Tratores começaram eliminar tudo aquilo, expulsando moradores ao modificar o
espaço urbano em foco no mercado imobiliário e na construção de grande avenida,
com pista exclusiva para ônibus. Ali o preço dos impostos se elevou a tal ponto
que empurrou famílias para área longínqua numa visível substituição da
população pobre para o que seria transformado em bairro de classe média.
Na vila também ocorria mudança.
Mudou o nome. Vila Marília. E mais tarde, com mercado imobiliário e
desenvolvimento econômico também foi ocorrendo apropriação do espaço por
outros mais aquinhoados, transformando-se em bairro. Poucos vizinhos permaneceram.
Aos trinta e três, Osvaldo não conhecia novos moradores, casas com outro
padrão, rua asfaltada e serviço de transporte público. Faltavam poucos dias
para entrega da avenida e do grande shopping construído no loteamento do Seu
Paulino.
Agora Osvaldo atravessava com a
família a via transversa, ainda sem sinalização, para ida à igreja.
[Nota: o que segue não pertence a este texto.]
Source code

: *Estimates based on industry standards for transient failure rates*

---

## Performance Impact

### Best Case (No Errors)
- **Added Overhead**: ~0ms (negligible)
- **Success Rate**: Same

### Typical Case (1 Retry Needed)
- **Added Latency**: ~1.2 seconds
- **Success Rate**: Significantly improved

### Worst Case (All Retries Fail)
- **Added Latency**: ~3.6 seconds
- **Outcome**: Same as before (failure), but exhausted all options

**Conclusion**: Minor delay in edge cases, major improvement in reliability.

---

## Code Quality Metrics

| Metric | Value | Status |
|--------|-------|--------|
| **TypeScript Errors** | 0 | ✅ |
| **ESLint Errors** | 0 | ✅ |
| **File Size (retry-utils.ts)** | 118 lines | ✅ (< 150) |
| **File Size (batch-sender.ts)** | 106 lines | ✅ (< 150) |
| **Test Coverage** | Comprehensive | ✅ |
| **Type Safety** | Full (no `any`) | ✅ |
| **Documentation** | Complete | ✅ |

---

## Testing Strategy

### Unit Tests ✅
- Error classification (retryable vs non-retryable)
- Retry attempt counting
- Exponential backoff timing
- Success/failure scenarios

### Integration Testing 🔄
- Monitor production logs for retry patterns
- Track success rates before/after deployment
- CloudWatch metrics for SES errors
E ao término da cerimônia, quando já
no veículo, disse:
― Coloquem cinto de segurança. ― O pai rebelde comentou que eram apenas
poucos minutos até em casa, não seria necessário. O que todos concordaram.
Osvaldo começava acordar e a voz
ao seu lado, o homem vestido de branco:
― Você e sua família sofreram
acidente de trânsito e vamos te levar para fazer radiografia e ver se está tudo
bem. ― Osvaldo quis saber dos familiares. O médico ponderou que faziam todos
esforços, mas no momento o importante era ver como ele se encontrava. A
enfermeira atravessou longo corredor com a maca, enquanto Osvaldo enxergava teto
e extrema luz, ainda sonolento e sem energia pensou, como o céu é imprevisível.
― Ai, que que isso? ― O cigarro
queimava os dedos. Osvaldo deu salto da cadeira, limpando a roupa com
resquícios de cinza incandescente. ― Parece que tudo aconteceu neste
momento. Todo meu corpo angustiado nessa rememorização, tal como aquele dia.
Esse resgate machuca demais. Como é difícil lembrar.
Osvaldo entrou em casa, pegou água para chá se perguntando por que veio à tona?